36.地図#14

「ハル!」
 叫んでいた。耳をふさぎたかった。
「変だぞ! どうかしてる!」
「どうもしないさ!」
 とたん、グゥッという鈍い音とともにハルは吐いた。体を起こしひねり顔をのけぞらせる。口から胃液が溢れ、頬を伝い、糸を引き床に落ちる。ウィルは部屋の隅に立てかけられた洗面器に飛びついた。

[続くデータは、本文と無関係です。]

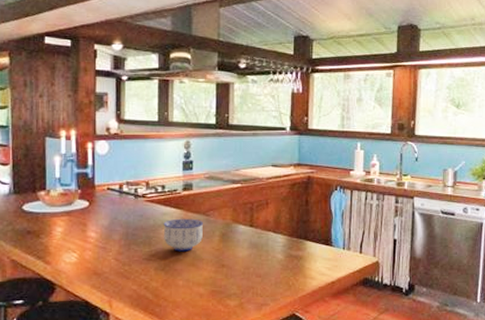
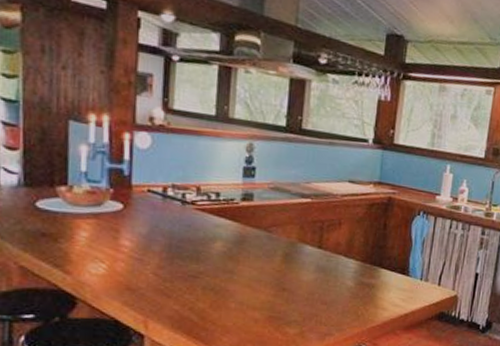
bowl: present [163,218,203,252] -> none [215,232,263,271]

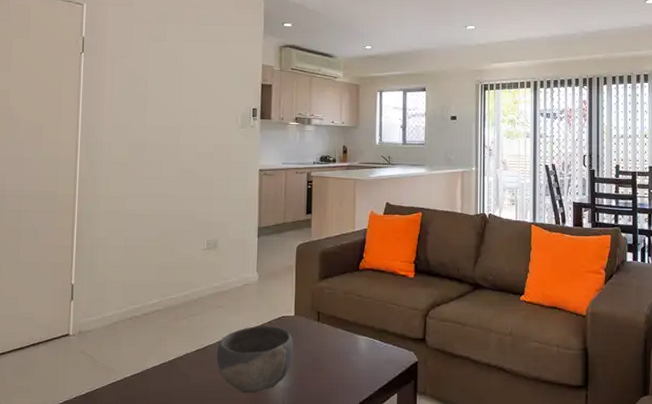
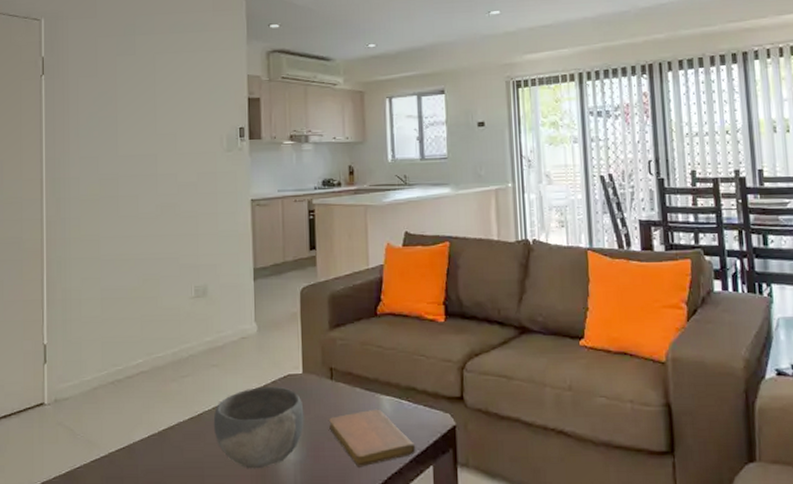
notebook: none [313,346,384,394] -> present [328,409,416,467]

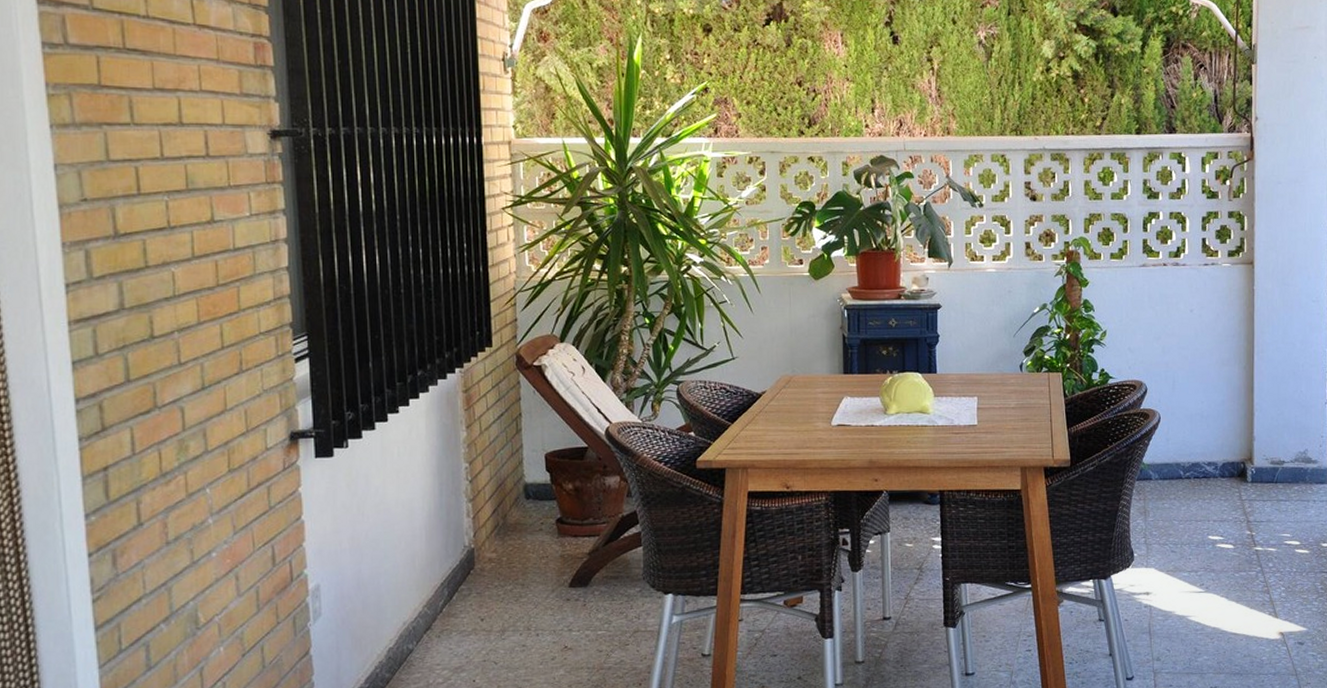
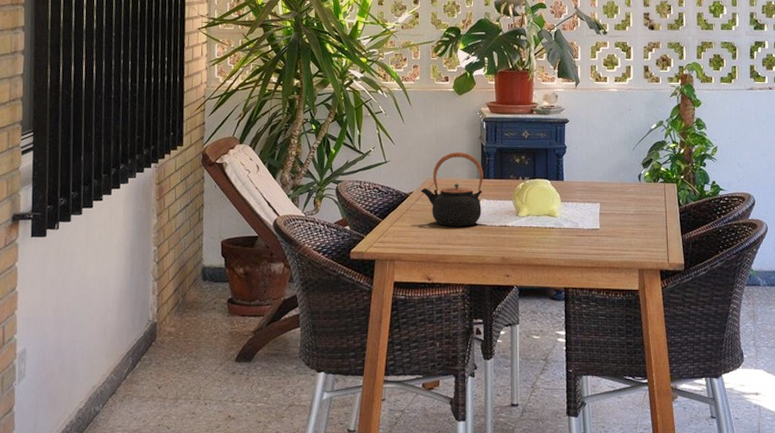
teapot: none [774,345,847,428] -> present [420,152,484,226]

 洗面器を差し出し、ハルを抱えるようにして背中をさする。ハルの全身が痙攣していた。長く、長く続いた。
 ウィルの中で怒りが湧き上がってきた。ハルを変にした全ての人、彼らの期待の塊をぶっ壊してやりたい。抗体が要るからなんだってんだ。みんなが生き延びるためなら仕方ないってのか。ハルひとりがこうやって背負わなきゃならないのか。ハルにもしものことがあったら、俺たち全員でハルを喰い千切ったようなもんじゃないのか。おだててすかして申し訳ないと謝ったその口で喰い、喰った跡を手で拭い去り、これが人間だと澄ました顔で生き延びるのか。そんな汚い命が続いてゆくくらいなら、いっそ全部メルトダウンで消えちまえ!
 ハルの痙攣が少しづつ治まってきた。息の乱れも整ってゆく。ウィルは辛抱強く待ち、そっと声を掛けた。
「ハル、もうやめよう。俺からガランに話す。メイヤ・ファリウスにも。こんなことしなくてもいい方法を探してもらう。きっとあるはずだ」
 ハルはベッドに手を付き、下を向いたまま答えた。
「いいんだ。僕は嬉しいんだ。みんなの役に立つこの仕事が」
「こんなこと仕事なもんか。役に立つなんて、馬鹿なこと言うなよ」
「……馬鹿なこと?」
 ハルがゆっくり顔を上げる。ウィルの手を払いのけ。
 目が合った。
 ウィルは直感した。自分は取り返しのつかないことを言ったと。
「僕の役目を否定するのか? 前の僕に戻れっていうのか? 君はそうやって、僕を役立たずの人間のままにしておきたいのか?」
 ハルの顔から光が消えていた。
「君にわかるもんか。なにがわかるもんか。僕の気持ちのひとかけらだってわかるもんか。そんな顔するなよ、いいんだ、気にするな! わかって欲しいなんて思ってない、わかってたまるか!」
 細い二本の腕で突き飛ばされた。床に崩れたウィルに言葉が撃ち込まれ続ける。
「ここに来るな、その無神経な、偉そうな、ハルは俺に従って当然だというその顔で、ここに二度と来るな! 僕は君の持ち物じゃない、役立たずじゃない、厄介者じゃない、ああ君にわかるもんか、僕のみじめさがわかるもんか、生まれてすぐ自分の父親にさえ役立たずだと決め付けられた、この僕の気持ちがわかってたまるか!」
 戸口までいざり下がったウィルは、背後の扉に飛び付き開けた。
 なにも考えられない。ここから出たい。その背中に、ハルの叫びが突き刺さった。